Yes, Oreos are as Addictive as–or more addictive than–drugs. That’s not news.

Yes, Oreos are as Addictive as–or more addictive than–drugs. That’s not news. October 18, 2013

But didn’t we know that already?

The quintessential fast-food trio of “burger, fries and Coke” perfectly illustrates the food industry’s ability to capitalize on our most instinctual taste preferences. Unlike, say, a pot of vegetable stew or a bowl of apple slices, the fast-food trio contains all three potent tastes–salt, sugar and fat in combination–endlessly engineered, tested and retested for “hyperpalatability,” making them addictive as well as irresistible.

Flickr Credit: Bowen Murphy. Used under CC license.
Flickr Credit: Bowen Murphy. Used under CC license.

Fast-food chicken tenders–even the kind made with “real” chicken breast–are softened, conditioned, injected, salted, sweetened, coated, fried, tested, retested and adjusted to press all the right buttons in your mouth and brain.

As David Kessler explains in The End of Overeating, the foods […] dished up by the industry are designed, reworked, tweaked and readjusted to deliver the maximum amount of addictive, “hyperpalatable” effect. This processing tends also to increase the number of calories we can take in with a minimal effort, much like the effortlessly drinkable “cupcake in a cup” envisioned in the playfully futuristic movie Wall-E.

PET imaging shows that on the level of neurochemistry, “hyperpalatable” foods have the same effect on human brains as drugs like heroin, opium, and morphine.
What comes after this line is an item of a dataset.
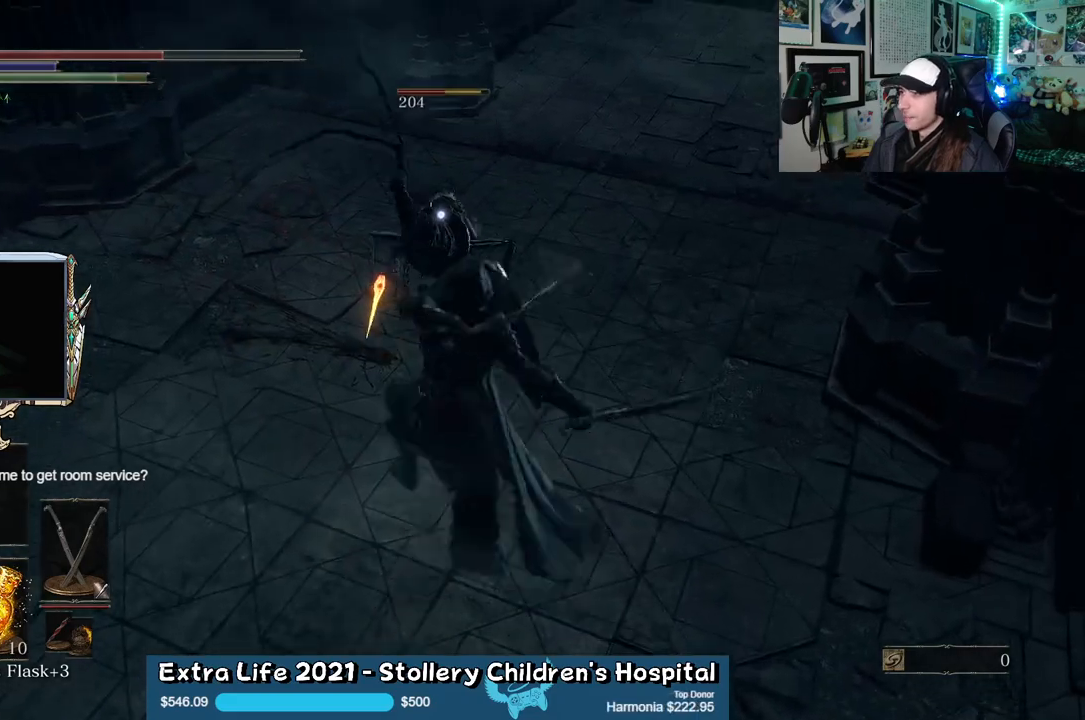
{"buttons": [], "left_stick": "up", "right_stick": "center", "events": []}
Tasty, rich food combinations like these were once rare and expensive, if not entirely non-existent, but now they’re cheap, ubiquitous and addictive–and don’t you think for a moment that the food companies don’t know it.

I know I’m not alone in regarding this as an issue of justice, especially when you consider that the majority of government subsidies go toward crops that are raw materials for these hyper-engineered, hyper-addictive foods–which is why, calorie for calorie, potato chips are cheaper than carrots, and soda contains some of the cheapest calories in the whole supermarket. It’s people who are poor who end up paying the highest costs for all this, to say nothing of the expense that diet-related disease presents to the taxpayer.

If that’s not an unjustly earned profit–“swallowing up the needy and making the poor of the land to fail,” as the prophet Amos put it in the KJV–I don’t know what is.